Revise the passage on mandatory action items for plan sponsors between "Plan Loans: Prior" and "of the Act.", inclusive, so that "debit cards" stands in place of "credit cards".

Text excerpt ->
## begin

Mandatory Action Items for Plan Sponsors
Modifications to Required Minimum Distribution Rules: The Act increases the required minimum distribution age from 70½ to 72, applicable to distributions made after Dec. 31, 2019, with respect to individuals who attain age 70½ after such date. In addition, the Act limits the ability of certain beneficiaries to stretch minimum distributions, providing that if a participant in a defined contribution plan dies before the participant’s entire account balance is distributed, distributions to a beneficiary who is not an eligible designated beneficiary must generally be completed within 10 years after the participant’s death (distributions to an eligible designated beneficiary (i.e., a spouse) continue to be payable over the life of the eligible designated beneficiary). These changes apply to distributions with respect to employees who die after Dec. 31, 2019.
Inclusion of Part-Time Employees in 401(k) Plans: Previously, individuals who worked less than 1,000 hours of service in a year could be excluded from participating in a Section 401(k) plan. The Act limits this exclusion (other than for certain collectively bargained plans), providing that employees who complete three consecutive years of service with at least 500 hours of service during each of those three years (and are at least 21 years of age) must be permitted to participate in 401(k) plans. However, these individuals can be excluded from coverage and nondiscrimination testing. While this provision is effective for plan years beginning after Dec. 31, 2020, for purposes of calculating 500 hours of service during a 12-month period, 12-month periods beginning before Jan. 1, 2021, will not be taken into account.
Plan Loans: Prior to the passage of the Act, there was no limitation on the method by which participant loans were made from qualified plans. The Act amends Section 72(p) of the Internal Revenue Code to prohibit the making of loans through the use of credit cards or other similar arrangements. This provision is applicable for any loans made after the date of enactment of the Act.

## end

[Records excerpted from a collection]
## begin

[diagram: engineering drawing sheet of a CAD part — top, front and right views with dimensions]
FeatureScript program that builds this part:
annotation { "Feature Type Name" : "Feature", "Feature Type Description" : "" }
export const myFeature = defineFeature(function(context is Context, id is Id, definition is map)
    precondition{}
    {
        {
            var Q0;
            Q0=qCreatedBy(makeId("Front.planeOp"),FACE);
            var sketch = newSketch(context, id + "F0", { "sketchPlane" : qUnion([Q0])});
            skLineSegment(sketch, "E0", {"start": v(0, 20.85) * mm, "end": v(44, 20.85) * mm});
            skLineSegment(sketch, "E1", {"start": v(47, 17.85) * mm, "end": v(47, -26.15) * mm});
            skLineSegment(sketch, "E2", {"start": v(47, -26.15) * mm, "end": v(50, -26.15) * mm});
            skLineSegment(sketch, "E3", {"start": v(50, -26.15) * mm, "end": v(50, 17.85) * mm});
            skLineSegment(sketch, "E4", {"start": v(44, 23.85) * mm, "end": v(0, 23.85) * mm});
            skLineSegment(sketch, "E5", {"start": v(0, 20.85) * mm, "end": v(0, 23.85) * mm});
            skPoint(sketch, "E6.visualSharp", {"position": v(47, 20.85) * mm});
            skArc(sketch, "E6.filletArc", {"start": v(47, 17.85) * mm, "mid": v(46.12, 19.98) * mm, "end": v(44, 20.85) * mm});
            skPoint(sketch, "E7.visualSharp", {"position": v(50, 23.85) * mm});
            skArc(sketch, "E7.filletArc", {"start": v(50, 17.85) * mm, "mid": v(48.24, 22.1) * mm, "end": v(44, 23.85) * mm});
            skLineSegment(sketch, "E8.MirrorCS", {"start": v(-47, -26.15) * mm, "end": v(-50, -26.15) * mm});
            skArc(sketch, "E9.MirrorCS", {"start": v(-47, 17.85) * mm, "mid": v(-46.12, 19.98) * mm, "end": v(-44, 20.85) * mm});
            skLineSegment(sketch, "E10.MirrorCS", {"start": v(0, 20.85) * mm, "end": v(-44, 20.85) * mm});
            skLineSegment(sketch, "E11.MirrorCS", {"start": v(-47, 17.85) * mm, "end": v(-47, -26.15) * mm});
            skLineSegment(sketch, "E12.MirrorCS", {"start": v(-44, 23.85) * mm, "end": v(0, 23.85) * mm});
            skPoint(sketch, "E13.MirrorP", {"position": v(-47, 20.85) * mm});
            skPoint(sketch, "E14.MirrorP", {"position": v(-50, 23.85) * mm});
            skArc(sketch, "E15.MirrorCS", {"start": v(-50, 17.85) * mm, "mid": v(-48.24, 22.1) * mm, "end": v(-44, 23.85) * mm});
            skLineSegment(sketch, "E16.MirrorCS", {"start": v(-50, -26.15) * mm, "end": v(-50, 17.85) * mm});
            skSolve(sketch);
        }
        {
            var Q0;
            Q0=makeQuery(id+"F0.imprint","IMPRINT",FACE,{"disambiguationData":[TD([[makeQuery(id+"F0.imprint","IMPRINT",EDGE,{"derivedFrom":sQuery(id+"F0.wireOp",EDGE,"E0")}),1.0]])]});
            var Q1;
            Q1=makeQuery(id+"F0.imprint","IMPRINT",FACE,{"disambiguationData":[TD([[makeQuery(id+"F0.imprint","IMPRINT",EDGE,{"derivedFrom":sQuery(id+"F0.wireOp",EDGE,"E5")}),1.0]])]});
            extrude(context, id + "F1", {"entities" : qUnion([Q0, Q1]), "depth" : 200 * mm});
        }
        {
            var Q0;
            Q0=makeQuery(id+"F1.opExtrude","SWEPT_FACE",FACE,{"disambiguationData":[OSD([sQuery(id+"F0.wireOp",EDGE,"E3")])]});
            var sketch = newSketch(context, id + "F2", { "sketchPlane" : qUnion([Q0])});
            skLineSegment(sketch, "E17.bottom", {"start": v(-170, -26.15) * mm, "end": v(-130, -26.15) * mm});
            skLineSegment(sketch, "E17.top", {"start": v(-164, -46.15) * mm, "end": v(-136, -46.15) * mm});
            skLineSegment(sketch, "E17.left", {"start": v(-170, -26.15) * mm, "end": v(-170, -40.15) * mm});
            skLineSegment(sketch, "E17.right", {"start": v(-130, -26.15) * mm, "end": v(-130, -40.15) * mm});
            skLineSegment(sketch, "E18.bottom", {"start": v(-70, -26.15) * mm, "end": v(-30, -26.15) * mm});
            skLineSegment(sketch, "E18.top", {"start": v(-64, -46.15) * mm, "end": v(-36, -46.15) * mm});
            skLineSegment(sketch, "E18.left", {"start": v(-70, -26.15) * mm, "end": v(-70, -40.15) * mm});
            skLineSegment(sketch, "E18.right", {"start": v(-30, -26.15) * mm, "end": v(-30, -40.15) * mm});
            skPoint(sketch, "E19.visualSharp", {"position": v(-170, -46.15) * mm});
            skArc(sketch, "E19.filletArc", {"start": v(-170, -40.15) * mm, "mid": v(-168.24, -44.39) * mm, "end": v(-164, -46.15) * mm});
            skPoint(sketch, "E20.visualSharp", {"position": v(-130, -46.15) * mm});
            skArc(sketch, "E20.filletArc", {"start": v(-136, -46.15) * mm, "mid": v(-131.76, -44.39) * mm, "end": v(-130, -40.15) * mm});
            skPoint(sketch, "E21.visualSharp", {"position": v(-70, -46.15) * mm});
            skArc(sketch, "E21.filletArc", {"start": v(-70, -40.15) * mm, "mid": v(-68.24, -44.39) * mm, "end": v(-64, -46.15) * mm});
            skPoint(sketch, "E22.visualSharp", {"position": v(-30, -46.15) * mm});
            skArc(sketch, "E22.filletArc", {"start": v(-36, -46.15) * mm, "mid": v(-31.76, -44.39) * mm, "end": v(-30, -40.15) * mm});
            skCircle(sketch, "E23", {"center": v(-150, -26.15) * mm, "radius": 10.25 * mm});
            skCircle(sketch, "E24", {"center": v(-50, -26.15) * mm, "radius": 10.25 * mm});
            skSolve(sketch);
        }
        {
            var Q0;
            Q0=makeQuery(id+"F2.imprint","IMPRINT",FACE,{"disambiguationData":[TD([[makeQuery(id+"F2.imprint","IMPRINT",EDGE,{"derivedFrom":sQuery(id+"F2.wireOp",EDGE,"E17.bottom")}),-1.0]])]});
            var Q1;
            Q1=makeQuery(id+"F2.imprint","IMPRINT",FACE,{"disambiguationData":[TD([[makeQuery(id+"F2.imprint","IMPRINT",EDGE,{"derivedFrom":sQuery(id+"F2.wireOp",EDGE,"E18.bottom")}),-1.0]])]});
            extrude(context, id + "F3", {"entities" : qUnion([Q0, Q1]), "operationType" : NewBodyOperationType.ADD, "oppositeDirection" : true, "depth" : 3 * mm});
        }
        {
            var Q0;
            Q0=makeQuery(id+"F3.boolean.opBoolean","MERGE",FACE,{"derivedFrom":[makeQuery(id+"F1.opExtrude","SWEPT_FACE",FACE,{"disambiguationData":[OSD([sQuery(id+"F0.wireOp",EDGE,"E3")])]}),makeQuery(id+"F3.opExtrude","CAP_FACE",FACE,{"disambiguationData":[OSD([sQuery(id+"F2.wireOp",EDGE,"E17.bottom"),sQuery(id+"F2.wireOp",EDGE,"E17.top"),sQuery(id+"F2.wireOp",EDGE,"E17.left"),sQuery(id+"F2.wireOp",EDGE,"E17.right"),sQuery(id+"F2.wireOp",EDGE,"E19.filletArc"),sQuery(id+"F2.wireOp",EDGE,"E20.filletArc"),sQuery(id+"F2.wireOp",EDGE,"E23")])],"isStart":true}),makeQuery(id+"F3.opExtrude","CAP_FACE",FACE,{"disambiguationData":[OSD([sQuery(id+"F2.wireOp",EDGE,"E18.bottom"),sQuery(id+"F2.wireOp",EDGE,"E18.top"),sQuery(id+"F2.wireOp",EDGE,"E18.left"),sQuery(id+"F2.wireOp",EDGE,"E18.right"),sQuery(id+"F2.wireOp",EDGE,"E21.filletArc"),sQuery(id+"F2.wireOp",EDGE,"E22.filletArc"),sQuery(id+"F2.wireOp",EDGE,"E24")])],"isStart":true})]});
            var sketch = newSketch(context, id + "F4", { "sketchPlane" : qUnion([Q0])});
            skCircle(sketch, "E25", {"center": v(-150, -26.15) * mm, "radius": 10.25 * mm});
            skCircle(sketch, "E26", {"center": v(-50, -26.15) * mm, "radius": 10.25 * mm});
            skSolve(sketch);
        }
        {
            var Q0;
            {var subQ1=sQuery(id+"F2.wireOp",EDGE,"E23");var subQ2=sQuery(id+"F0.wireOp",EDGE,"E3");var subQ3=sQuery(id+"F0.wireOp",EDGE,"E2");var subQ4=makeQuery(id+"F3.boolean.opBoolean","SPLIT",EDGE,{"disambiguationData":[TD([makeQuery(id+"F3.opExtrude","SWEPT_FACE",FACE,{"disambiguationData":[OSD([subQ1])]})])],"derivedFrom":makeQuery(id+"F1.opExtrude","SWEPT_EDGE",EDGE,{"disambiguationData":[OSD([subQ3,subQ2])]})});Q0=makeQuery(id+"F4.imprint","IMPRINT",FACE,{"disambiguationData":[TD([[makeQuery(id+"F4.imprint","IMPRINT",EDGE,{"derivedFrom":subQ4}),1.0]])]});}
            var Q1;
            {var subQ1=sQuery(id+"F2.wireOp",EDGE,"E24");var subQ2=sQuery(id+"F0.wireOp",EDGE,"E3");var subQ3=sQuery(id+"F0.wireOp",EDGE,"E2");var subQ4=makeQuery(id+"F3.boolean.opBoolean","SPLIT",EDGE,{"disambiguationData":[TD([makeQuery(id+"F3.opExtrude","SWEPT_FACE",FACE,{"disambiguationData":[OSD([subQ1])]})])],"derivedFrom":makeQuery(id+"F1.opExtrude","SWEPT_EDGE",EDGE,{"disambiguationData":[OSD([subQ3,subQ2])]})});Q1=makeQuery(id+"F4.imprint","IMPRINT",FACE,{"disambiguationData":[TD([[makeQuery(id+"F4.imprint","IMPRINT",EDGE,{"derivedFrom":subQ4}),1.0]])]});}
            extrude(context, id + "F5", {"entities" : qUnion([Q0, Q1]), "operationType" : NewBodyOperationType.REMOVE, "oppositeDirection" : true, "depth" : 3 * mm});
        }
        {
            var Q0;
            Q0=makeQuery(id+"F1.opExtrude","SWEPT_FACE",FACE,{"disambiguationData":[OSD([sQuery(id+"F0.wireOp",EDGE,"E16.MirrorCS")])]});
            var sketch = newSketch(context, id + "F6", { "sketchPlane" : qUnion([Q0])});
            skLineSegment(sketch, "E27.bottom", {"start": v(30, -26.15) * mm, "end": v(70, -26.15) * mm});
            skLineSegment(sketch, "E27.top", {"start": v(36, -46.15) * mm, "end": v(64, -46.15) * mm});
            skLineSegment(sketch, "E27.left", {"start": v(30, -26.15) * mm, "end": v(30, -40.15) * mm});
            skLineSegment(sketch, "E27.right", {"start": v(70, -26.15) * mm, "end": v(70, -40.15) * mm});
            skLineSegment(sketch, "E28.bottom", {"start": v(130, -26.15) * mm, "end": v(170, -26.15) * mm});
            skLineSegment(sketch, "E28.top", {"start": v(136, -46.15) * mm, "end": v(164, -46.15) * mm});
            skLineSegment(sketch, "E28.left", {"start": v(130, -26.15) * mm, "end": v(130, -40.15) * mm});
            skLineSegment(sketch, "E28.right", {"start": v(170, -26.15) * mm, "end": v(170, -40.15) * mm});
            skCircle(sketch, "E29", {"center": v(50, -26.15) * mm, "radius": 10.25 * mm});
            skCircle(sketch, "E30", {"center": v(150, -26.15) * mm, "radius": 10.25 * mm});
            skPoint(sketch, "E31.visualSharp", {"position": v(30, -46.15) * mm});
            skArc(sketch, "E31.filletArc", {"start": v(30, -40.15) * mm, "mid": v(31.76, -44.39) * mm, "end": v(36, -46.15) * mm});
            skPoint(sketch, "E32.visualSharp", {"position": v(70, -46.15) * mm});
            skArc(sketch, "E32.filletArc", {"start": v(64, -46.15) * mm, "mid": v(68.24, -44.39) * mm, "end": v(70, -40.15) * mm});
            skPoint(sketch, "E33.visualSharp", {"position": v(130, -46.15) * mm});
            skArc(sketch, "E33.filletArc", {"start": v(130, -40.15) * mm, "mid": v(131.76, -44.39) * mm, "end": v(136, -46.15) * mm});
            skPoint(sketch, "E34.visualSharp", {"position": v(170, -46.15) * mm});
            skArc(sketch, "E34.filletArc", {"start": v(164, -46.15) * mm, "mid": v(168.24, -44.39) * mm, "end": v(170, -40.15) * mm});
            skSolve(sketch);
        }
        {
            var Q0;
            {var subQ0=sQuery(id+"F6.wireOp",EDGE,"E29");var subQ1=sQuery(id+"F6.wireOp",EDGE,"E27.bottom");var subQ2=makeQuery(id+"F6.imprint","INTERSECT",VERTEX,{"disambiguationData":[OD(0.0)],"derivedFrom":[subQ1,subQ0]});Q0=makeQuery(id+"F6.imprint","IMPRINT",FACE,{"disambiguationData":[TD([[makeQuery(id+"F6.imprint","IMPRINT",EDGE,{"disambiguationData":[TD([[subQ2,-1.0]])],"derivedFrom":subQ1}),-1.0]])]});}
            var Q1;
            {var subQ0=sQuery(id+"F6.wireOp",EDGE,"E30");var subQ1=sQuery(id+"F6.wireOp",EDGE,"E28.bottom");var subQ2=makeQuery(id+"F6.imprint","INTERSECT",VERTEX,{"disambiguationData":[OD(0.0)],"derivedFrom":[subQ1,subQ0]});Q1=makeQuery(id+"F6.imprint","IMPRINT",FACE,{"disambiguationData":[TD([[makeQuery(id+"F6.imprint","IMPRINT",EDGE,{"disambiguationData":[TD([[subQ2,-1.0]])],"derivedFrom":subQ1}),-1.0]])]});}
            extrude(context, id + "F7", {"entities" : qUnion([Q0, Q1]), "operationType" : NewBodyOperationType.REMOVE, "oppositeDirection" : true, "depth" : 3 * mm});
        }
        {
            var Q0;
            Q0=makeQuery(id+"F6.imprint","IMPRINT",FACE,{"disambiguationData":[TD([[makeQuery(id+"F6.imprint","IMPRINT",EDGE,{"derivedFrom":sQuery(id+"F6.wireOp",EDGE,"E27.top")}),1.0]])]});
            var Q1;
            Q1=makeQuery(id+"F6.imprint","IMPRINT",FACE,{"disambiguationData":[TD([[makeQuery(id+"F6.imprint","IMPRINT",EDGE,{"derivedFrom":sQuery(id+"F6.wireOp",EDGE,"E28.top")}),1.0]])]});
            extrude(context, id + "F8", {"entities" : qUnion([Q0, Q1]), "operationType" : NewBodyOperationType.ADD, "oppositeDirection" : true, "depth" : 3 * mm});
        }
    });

## end

Output for this exercise ->
Plan Loans: Prior to the passage of the Act, there was no limitation on the method by which participant loans were made from qualified plans. The Act amends Section 72(p) of the Internal Revenue Code to prohibit the making of loans through the use of debit cards or other similar arrangements. This provision is applicable for any loans made after the date of enactment of the Act.